Newstara.com TANJUNG SELOR – Praktisi Hukum Kaltara-Kaltim, Agus Amri, SH mengatakan seorang kader dari sebuah organisasi atau partai politik yang diketahui “Ganti Baju”, maka dapat berpotensi dilakukan gugatan hukum terkait sanksi administrasi atau perdata. Namun, jika yang bersangkutan memiliki ikatan kontrak secara tertulis dengan partai politik (Parpol) yang ditinggalkannya atau melanggar ADART.
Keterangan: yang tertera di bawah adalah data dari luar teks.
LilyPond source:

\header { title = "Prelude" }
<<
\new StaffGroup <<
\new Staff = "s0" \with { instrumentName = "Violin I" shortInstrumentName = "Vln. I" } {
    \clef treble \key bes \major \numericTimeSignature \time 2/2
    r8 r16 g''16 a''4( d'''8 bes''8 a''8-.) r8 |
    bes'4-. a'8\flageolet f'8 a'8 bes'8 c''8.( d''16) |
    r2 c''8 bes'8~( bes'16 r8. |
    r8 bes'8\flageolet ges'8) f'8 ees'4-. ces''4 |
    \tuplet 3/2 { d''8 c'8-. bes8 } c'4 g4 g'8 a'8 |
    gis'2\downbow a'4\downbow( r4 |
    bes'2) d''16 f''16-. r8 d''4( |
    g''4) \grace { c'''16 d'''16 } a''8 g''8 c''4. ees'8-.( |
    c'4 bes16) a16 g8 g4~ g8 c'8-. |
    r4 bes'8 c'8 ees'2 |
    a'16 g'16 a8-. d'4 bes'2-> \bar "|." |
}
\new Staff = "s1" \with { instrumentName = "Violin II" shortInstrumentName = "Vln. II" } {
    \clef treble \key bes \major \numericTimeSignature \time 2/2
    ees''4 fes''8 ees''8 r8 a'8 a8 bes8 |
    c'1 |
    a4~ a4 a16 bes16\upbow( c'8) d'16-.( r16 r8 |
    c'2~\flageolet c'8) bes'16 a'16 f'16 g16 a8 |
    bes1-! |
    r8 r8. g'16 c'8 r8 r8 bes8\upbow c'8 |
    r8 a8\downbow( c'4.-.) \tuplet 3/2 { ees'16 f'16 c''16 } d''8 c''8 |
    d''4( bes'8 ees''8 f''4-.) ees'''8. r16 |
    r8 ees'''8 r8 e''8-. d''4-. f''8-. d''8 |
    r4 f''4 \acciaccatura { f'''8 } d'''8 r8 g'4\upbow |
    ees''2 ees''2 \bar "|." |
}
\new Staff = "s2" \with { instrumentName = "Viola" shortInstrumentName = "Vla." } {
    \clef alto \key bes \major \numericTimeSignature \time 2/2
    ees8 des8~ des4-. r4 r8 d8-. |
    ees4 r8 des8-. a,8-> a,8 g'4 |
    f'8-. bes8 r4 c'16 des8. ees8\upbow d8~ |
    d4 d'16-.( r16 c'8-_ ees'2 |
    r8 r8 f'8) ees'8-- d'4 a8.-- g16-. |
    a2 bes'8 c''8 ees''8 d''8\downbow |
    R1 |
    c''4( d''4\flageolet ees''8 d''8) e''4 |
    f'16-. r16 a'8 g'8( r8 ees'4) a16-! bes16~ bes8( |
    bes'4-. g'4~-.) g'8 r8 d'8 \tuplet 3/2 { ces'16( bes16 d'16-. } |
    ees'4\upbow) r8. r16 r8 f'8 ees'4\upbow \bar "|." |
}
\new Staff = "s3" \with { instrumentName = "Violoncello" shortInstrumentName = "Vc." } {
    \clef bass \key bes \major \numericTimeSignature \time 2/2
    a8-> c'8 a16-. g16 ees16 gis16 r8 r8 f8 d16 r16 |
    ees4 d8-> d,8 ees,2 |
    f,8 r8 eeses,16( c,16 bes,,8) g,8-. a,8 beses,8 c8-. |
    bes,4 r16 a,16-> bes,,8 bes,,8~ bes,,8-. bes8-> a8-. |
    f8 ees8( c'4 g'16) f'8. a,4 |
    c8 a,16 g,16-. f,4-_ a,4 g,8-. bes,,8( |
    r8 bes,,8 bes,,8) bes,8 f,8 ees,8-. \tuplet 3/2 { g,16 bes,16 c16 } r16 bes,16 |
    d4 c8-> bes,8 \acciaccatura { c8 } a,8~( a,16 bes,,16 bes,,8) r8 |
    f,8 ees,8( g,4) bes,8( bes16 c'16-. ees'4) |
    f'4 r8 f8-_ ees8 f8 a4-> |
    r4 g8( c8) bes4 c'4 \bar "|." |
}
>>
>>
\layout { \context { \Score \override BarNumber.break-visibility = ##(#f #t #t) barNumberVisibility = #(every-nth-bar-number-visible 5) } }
“Hukum di Indonesia tidak ada namanya seseorang yang sudah duduk di eksekutif, (Kepala Daerah, red) walaupun partai sebelumnya yang membesarkan namanya mendapat sanksi pemecatan misalnya, namun langkah hukum dapat memungkinkan bagi partai yang ditinggalkan untuk melakukan gugatan seperti wan prestasi ganti rugi jika terdapat pelanggaran kontrak atau dapat digugat dengan perbuatan melawan hukum (PMH) jika terdapat pelanggaran ADART partai itu sendiri,” tutur Agus Amri kepada Newstara.com pada Jumat malam, (24/07/2020) melalui selulernya.
“Sebelum mengajukan gugatan hukum, partai harus memiliki bukti kuat bahwa yang bersangkutan melanggar perjanjian atau ADART dulu baru bisa dilakukan gugatan,” sambungnya.
Agus Amri mengatakan berbeda ketika orang itu adalah anggota legislatif dan dipastikan dilakukan PAW (Pergantian Antar Waktu), namun jika seseorang sudah menjadi Walikota, Wakil Walikota/Bupati/Gubernur lalu kemudian pindah partai walaupun sebelumnya yang bersangkutan adalah kader dan diusung oleh partai lamanya.
“Kalau saya melihatnya begini, silahkan lakukan tuntutan hukum perdata atau administrasi, namun ini sebenarnya persoalan etika berpolitik yang santun, dan publik yang bisa menilainya,” tutur Agus Amri.
Baginya, selama tidak ada aturan yang tidak mengikat maka hal tersebut sah-sah saja dimata hukum, hanya saja jabatan kepala daerah yang merupakan jabatan publik dan menjadi publik figur maka seharusnya yang bersangkutan dapat memberikan pendidikan politik demokrasi yang lebih matang dan menjadi contoh generasi muda.
“Hukum kita di Indonesia ini masih sah-sah saja orang mau ganti baju, karena dalam sanksi hukum tidak membatasi seorang kader untuk setia dengan partainya, berbeda dengan negara maju seperti di Amerika seperti kader partai Demokrat yang sulit menyeberang ke partai Republik karena etika, mereka sudah maju ber demokrasi politiknya, kalau di Indonesia orang masih mudah loncat sana loncat sini,” tuturnya.
Sebelumnya, Wakil Walikota Tarakan Effendhi Djuprianto yang sebelumnya merupakan kader Partai Hanura dikabarkan mendaftarkan diri dalam Musda (Musyawarah Daerah) DPD Partai Golkar Kaltara. Bahkan, kabarnya orang nomor dua di Tarakan ini adalah calon tunggal.